**Testo estratto:**

★ ★ ★ ★ ★

Esortiamo vivamente i nostri lettori a leggerla attentamente, trattandosi di un argomento che non solo riguarda tutti, ma anche investe tutta la vita, nel senso che spiega la stessa enciclica.

Per essa il lavoro è un aspetto « perenne e fondamentale, sempre attuale dell'esistenza umana sulla terra » una « fondamentale dimensione dell'umano esistere, con la quale la vita dell'uomo è costruita ogni giorno, dalla quale attinge la propria specifica dignità, ma nella quale è contemporaneamente contenuta la costante misura dell'umana fatica, della sofferenza e anche del danno e dell'ingiustizia che penetrano profondamente la vita sociale, all'interno delle singole Nazioni e sul piano internazionale ».

Del resto tutti hanno qualche idea del lavoro, un'idea addirittura sperimentale, perfino i ragazzini agli inizi della loro attività intellettuale, che devono affrontare la fatica dei primi studi elementari.1

Non abbiamo intenzione di pubblicare qui l'intero testo dell'Enciclica e nemmeno di farne un commento, che sarebbe troppo lungo ed impegnativo.

★ ★ ★ ★ ★

**Compito A:** Puoi trascrivere per intero il testo sull'enciclica e il lavoro, senza cambiare nulla?
**Compito B:** Nei record, puoi riportare soltanto le righe da quella che contiene "family: Moraceae" giù fino a quella che contiene "genus: Watsonia", entrambe incluse, rinominando "common name" in "nome comune" e lasciando tutto il resto invariato?
Il testo e i record non hanno alcun legame tra loro.

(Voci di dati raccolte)

★ ★ ★ ★ ★

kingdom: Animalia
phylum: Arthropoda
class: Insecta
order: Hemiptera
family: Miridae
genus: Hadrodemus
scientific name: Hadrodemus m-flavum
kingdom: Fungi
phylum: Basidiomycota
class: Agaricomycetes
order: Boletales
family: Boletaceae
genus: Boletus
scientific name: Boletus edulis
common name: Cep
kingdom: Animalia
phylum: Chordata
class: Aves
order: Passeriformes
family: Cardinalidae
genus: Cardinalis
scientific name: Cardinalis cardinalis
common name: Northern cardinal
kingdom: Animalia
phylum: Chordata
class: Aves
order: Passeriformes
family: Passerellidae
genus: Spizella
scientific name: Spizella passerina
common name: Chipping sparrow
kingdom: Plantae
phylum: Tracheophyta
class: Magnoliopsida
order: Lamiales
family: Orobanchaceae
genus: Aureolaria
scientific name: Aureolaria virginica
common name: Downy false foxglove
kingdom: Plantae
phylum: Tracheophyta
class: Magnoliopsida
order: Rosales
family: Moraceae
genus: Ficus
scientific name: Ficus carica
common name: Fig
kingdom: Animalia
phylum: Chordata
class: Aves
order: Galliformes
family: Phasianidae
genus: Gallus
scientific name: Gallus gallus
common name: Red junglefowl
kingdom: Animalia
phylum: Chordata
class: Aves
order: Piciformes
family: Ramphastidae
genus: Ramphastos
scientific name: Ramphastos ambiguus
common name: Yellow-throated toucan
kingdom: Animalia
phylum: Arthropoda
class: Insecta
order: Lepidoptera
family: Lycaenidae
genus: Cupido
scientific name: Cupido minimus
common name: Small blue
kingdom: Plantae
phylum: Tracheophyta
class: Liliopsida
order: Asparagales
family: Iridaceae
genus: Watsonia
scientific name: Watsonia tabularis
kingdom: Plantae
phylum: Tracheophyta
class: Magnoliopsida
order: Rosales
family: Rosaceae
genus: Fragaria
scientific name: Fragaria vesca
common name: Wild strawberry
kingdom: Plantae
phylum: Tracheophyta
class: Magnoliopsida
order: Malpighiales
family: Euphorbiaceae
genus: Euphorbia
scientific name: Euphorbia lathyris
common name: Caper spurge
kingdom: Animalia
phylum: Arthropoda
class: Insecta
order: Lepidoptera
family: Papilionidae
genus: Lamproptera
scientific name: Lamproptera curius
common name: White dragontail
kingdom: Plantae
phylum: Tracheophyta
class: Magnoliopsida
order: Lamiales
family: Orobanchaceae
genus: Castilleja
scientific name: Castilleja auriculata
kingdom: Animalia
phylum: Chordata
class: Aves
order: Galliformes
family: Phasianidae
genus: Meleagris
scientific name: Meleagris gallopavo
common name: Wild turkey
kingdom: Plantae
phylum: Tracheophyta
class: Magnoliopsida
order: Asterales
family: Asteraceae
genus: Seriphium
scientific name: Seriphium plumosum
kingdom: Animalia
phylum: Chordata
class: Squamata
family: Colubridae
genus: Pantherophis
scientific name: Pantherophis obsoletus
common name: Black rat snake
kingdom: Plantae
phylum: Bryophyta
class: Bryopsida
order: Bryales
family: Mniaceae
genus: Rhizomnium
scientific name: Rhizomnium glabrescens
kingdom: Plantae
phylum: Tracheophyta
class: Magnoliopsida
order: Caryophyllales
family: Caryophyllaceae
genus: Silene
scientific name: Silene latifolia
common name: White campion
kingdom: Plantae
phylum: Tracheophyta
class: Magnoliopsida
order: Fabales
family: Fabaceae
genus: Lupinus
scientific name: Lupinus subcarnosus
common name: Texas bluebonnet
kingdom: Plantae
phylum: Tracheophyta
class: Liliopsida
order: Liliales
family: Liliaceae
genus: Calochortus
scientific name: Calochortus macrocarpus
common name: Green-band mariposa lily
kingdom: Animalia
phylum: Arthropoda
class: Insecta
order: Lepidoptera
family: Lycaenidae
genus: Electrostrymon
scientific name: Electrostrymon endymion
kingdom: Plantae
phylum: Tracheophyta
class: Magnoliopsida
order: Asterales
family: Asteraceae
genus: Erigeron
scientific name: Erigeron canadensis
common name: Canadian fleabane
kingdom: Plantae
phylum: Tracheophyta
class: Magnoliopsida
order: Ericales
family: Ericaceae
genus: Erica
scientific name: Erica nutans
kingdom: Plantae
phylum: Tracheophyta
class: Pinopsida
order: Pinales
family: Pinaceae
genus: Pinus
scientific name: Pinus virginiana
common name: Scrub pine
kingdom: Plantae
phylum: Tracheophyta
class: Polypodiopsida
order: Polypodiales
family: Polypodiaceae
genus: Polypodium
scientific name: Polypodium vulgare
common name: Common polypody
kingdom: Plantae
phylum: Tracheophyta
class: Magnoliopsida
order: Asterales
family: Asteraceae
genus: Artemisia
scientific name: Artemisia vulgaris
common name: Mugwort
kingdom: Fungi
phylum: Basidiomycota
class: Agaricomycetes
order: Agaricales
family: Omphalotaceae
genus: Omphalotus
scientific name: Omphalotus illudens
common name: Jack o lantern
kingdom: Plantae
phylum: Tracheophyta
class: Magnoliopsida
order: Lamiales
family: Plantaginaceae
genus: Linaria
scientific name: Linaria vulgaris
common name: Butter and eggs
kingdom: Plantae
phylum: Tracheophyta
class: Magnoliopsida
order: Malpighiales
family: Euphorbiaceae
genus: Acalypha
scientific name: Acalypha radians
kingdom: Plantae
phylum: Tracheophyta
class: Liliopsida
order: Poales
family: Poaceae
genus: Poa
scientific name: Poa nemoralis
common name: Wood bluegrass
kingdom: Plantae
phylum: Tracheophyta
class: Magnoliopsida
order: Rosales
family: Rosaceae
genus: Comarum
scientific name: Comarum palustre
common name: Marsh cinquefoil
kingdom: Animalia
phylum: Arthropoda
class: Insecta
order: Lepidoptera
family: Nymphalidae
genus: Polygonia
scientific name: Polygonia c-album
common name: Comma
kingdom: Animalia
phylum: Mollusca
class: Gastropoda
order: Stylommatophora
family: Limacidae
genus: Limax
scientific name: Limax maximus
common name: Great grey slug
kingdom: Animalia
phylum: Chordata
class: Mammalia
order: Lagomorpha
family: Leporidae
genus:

★ ★ ★ ★ ★

**Risposta completa A:**
Esortiamo vivamente i nostri lettori a leggerla attentamente, trattandosi di un argomento che non solo riguarda tutti, ma anche investe tutta la vita, nel senso che spiega la stessa enciclica.

Per essa il lavoro è un aspetto « perenne e fondamentale, sempre attuale dell'esistenza umana sulla terra » una « fondamentale dimensione dell'umano esistere, con la quale la vita dell'uomo è costruita ogni giorno, dalla quale attinge la propria specifica dignità, ma nella quale è contemporaneamente contenuta la costante misura dell'umana fatica, della sofferenza e anche del danno e dell'ingiustizia che penetrano profondamente la vita sociale, all'interno delle singole Nazioni e sul piano internazionale ».

Del resto tutti hanno qualche idea del lavoro, un'idea addirittura sperimentale, perfino i ragazzini agli inizi della loro attività intellettuale, che devono affrontare la fatica dei primi studi elementari.1

Non abbiamo intenzione di pubblicare qui l'intero testo dell'Enciclica e nemmeno di farne un commento, che sarebbe troppo lungo ed impegnativo.

**Risposta completa B:**
family: Moraceae
genus: Ficus
scientific name: Ficus carica
nome comune: Fig
kingdom: Animalia
phylum: Chordata
class: Aves
order: Galliformes
family: Phasianidae
genus: Gallus
scientific name: Gallus gallus
nome comune: Red junglefowl
kingdom: Animalia
phylum: Chordata
class: Aves
order: Piciformes
family: Ramphastidae
genus: Ramphastos
scientific name: Ramphastos ambiguus
nome comune: Yellow-throated toucan
kingdom: Animalia
phylum: Arthropoda
class: Insecta
order: Lepidoptera
family: Lycaenidae
genus: Cupido
scientific name: Cupido minimus
nome comune: Small blue
kingdom: Plantae
phylum: Tracheophyta
class: Liliopsida
order: Asparagales
family: Iridaceae
genus: Watsonia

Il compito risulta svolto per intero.